__EXTRACTED TEXT__:

Collins’ Crypt: Slasher Sequels Aren’t Easy To Pull Off
Last week I had the pleasure of moderating a Q&A with Todd Farmer and Kerr Smith for a 10th anniversary screening of My Bloody Valentine 3D, and naturally the planned sequel we never actually got came up. For those whose memories don't include the box office results of decade old slasher movies, MBV3D was a pretty big hit ($100m worldwide on a $15m budget), and given that the film ended on a shot of its killer walking away from the crime scene, a followup should have been inevitable. Alas, at that time Lionsgate was undergoing management change-ups and looking to reduce its horror output, so despite the film's success it never got a sequel (yet; both men and director Patrick Lussier are still up for making one, for what it's worth!), following the fate of the original, which was also a one and done despite being a fan favorite and producing strong returns on home video and cable.
But there's a silver lining for ol' Harry Warden - no one ever had to figure out what to do with him for a second installment, and in turn no fan ever had to walk away disappointed that "My Bloodier Valentine" didn't live up to the movie they imagined in their head after they saw the original. And he's not alone in this single-slasher purgatory; there are really only a handful of masked slashers who ever got the chance to come back for followups. For every Jason Voorhees or Ghostface there are a dozen like Harry (or Madman Marz, or Jeremy Melton, or my man Killer from Final Exam) who have to stay on the sidelines while their more popular peers get all the toys and posters and - yes - more chances to entertain dummies like me.

__YOUR GOAL__:
Reproduce the stretch of the slasher sequels article from "But there's a" through "dummies like me.", changing "purgatory" to "limbo".

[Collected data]
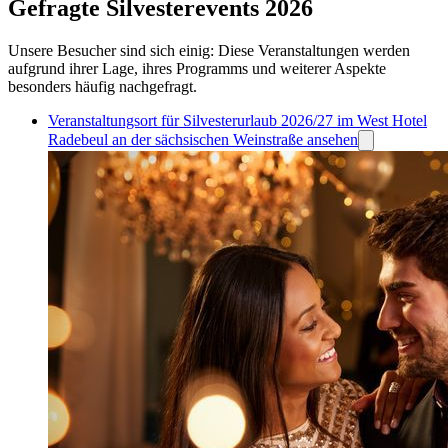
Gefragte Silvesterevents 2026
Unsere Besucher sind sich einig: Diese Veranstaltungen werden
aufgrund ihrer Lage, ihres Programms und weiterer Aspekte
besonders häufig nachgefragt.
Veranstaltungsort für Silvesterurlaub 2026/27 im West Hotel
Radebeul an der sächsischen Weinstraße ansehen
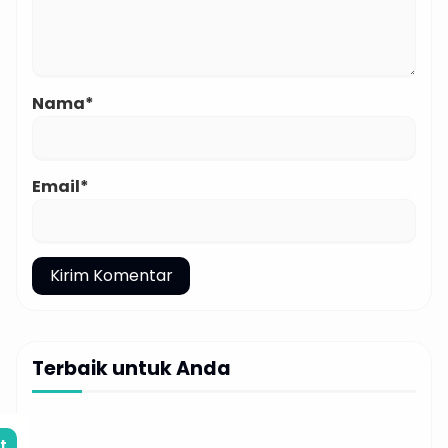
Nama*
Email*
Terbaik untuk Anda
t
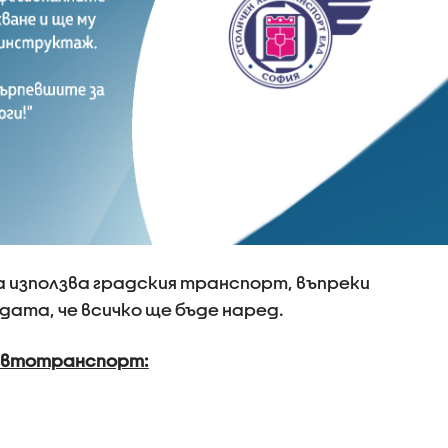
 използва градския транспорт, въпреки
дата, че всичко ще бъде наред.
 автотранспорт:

__REPLY TO THE EXERCISE__:
But there's a silver lining for ol' Harry Warden - no one ever had to figure out what to do with him for a second installment, and in turn no fan ever had to walk away disappointed that "My Bloodier Valentine" didn't live up to the movie they imagined in their head after they saw the original. And he's not alone in this single-slasher limbo; there are really only a handful of masked slashers who ever got the chance to come back for followups. For every Jason Voorhees or Ghostface there are a dozen like Harry (or Madman Marz, or Jeremy Melton, or my man Killer from Final Exam) who have to stay on the sidelines while their more popular peers get all the toys and posters and - yes - more chances to entertain dummies like me.